Still, De La Hoya was holding his own until the fight came to a stunning climax that quieted the shocked crowd as De La Hoya stayed on the canvas.
"He caught me right on the button," De La Hoya said. "Believe me, I tried getting up but I couldn't. I have what it takes, but he hit me right on the button."
The fight had been promoted as a replay on Sugar Ray Leonard's upset of Marvelous Marvin Hagler 17 years ago, but this time the bigger and stronger fighter prevailed.
De La Hoya was quicker inside and landed almost as many punches as Hopkins.

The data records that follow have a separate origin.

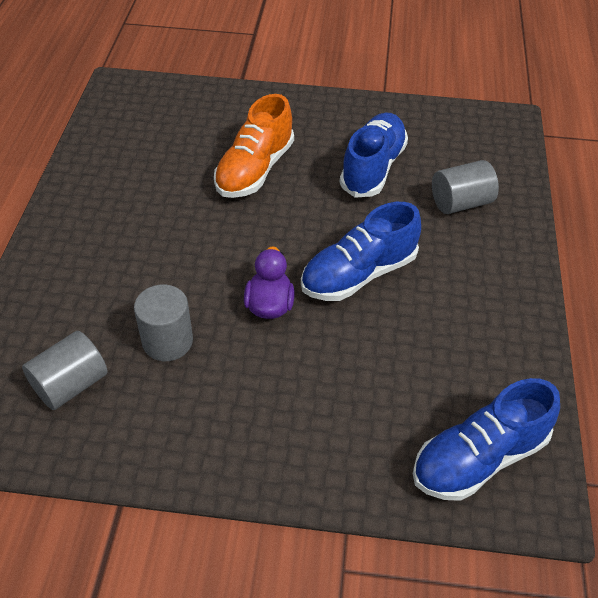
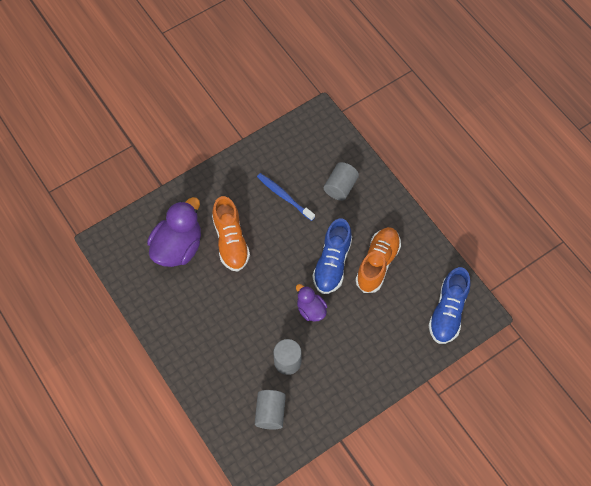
camera: 40 degrees left, 15 degrees up
blue shoe [340,113,408,198] -> blue toothbrush [257,173,315,221]
none -> purple duck [147,197,201,267]
none -> orange shoe [356,227,401,293]

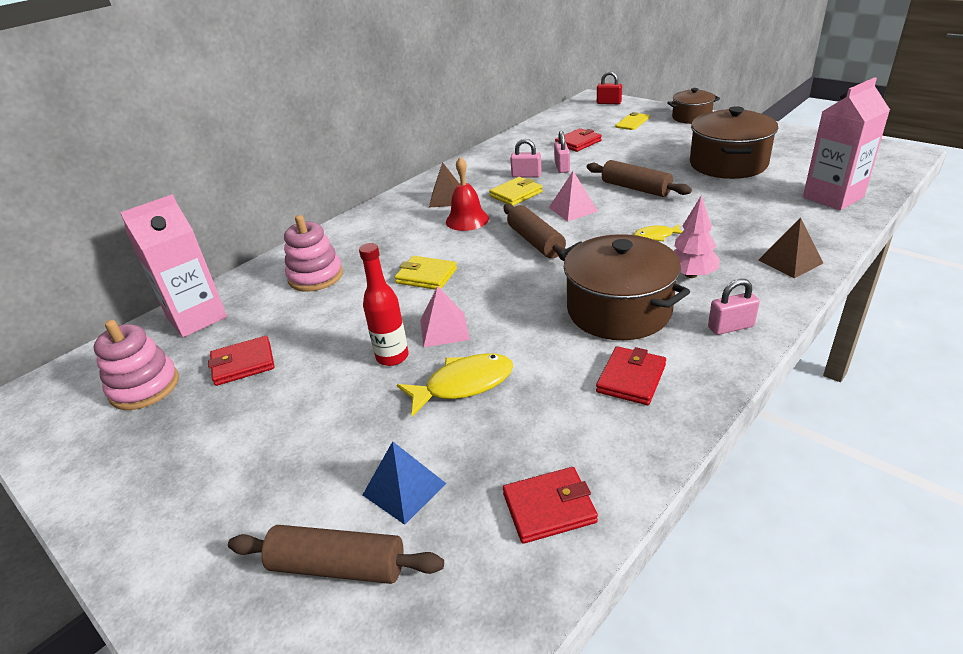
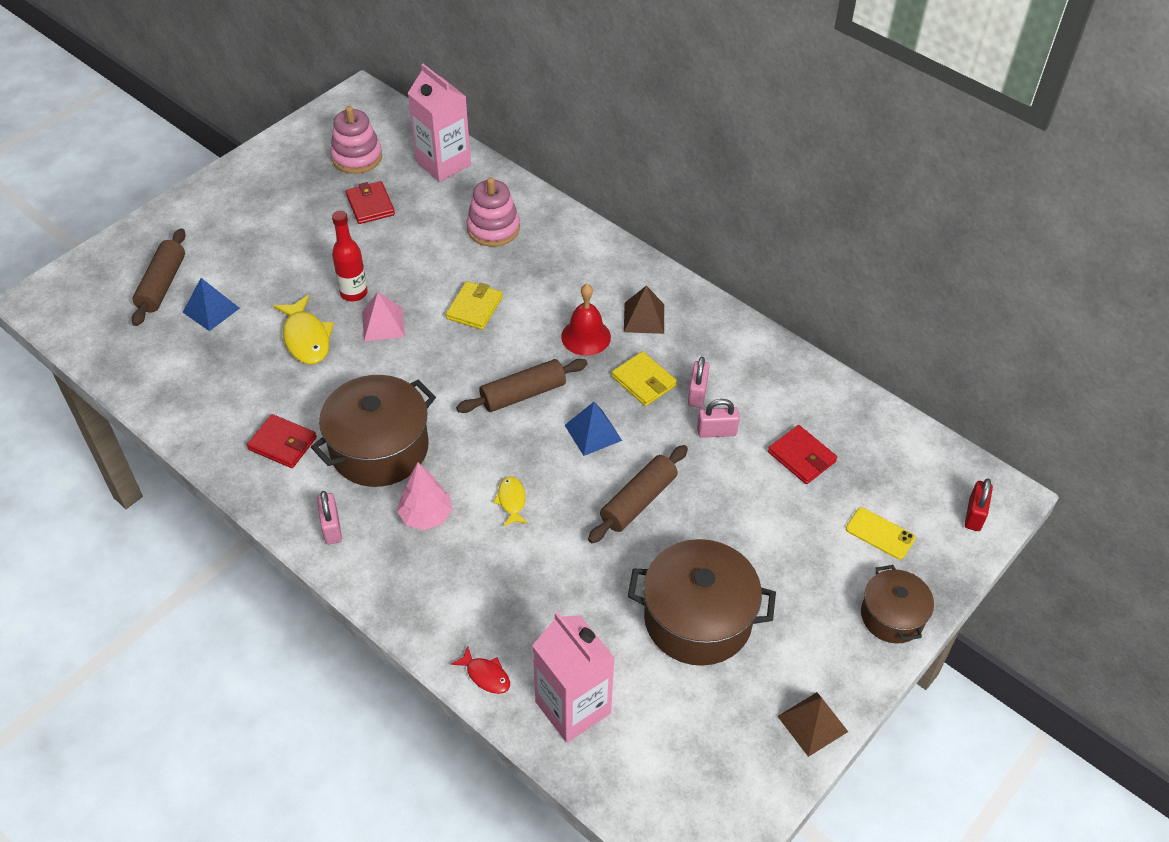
camera: 85 degrees right, 15 degrees up
red wallet [503,467,598,544] -> none
pink pyramid [549,171,598,221] -> blue pyramid [565,402,622,456]
brown pyramid [758,217,823,278] -> brown pyramid moved to [777,692,848,757]
none -> red fish [451,646,510,694]

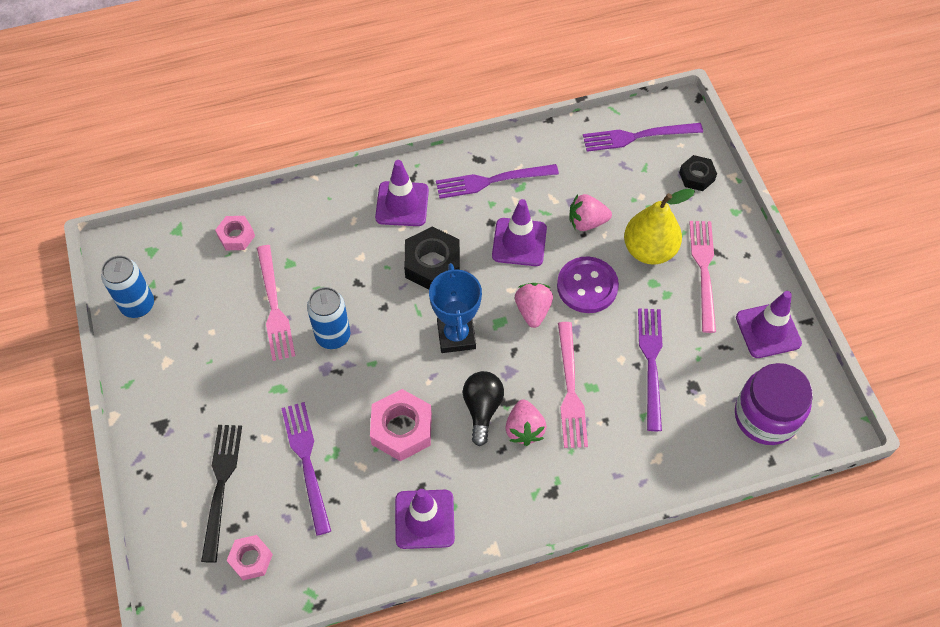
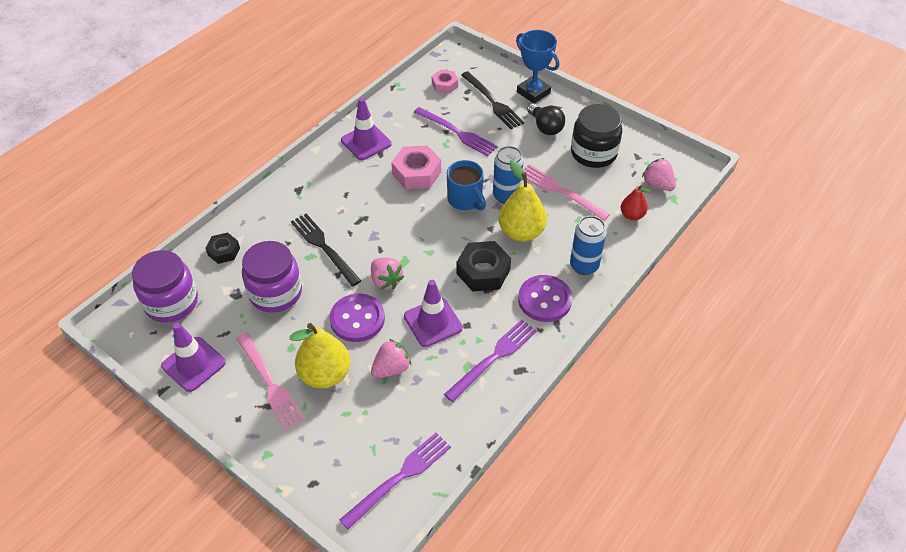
camera: 145 degrees right, 10 degrees down
blue can [101,255,154,318] -> blue can moved to [570,216,607,275]
pink nut [215,216,255,250] -> red pear [621,185,650,220]
purple traffic cone [375,160,429,226] -> purple button [518,275,573,322]
blue trophy [429,263,482,353] -> blue trophy moved to [516,30,559,103]
black light bulb [463,371,504,446] -> black light bulb moved to [527,104,565,135]
pink strawberry [505,399,546,446] -> pink strawberry moved to [642,158,676,191]
pink fork [558,322,588,448] -> black fork [291,213,361,287]
purple fork [638,308,663,431] -> purple jar [242,241,302,313]
black nut [679,155,717,191] -> black nut moved to [205,232,240,264]
none -> blue mug [447,160,486,211]
none -> yellow pear [499,160,547,242]
none -> black jar [571,104,622,168]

But though ringside stats credited him with 82 punches to 99 for Hopkins, he never landed any punches that seemed to bother the champion.
Still, there was hope both in the crowd and in De La Hoya's corner.
"You can see he's an old man," trainer Floyd Mayweather Jr. told De La Hoya after the third round. "He's an old man."
At 39, Hopkins was old by boxing standards. But he fought with the energy and reflexes of a fighter a decade younger while waiting for his chance to open up against De La Hoya.
"When I saw I could stay in front of him, our game plan changed," De La Hoya said. "It was working until he threw that good body shot."
Hopkins was ahead 79-73 on one card and 78-74 on a second, while the third judge had De La Hoya ahead 77-75. The Associated Press had Hopkins leading 77-75.
De La Hoya, who weighed 155 pounds to 156 for Hopkins, had fought only once as a middleweight, but his opponent this time was a big upgrade from little-known Felix Sturm. Hopkins hadn't lost since Roy Jones Jr. beat him 11 years ago, and was primed for the payday of his lifetime.
De La Hoya fought despite needing 11 stitches to repair a cut on his left hand suffered three days before the fight. In his dressing room just before the fight, he said the cut on the fleshy part of his hand just beneath the ring finger was slightly swollen and asked that he be allowed not to have the usual tape on it.
But he said the hand didn't bother him, only the punches from a bigger and stronger fighter who wasn't going to be denied.
"It was a great shot, a great left hook," De La Hoya said.
The fight was eagerly anticipated and expected to be the richest non-heavyweight fight in history. De La Hoya made at least $30 million, but the cost to his career might be greater. He was knocked out for the first time since turning pro after winning an Olympic gold medal in 1992.
Hopkins, who made only $300,000 in a fight just nine months ago, got a minimum of $10 million, the biggest payday of his career, for fighting De La Hoya. He came into the ring to a recording of Frank Sinatra's "My Way," fitting for a boxer who stubbornly set his own course, even when it cost him millions.
After stopping De La Hoya, Hopkins climbed on the ropes to celebrate his biggest win.
"It was Hopkins sauce with chopped liver," he said.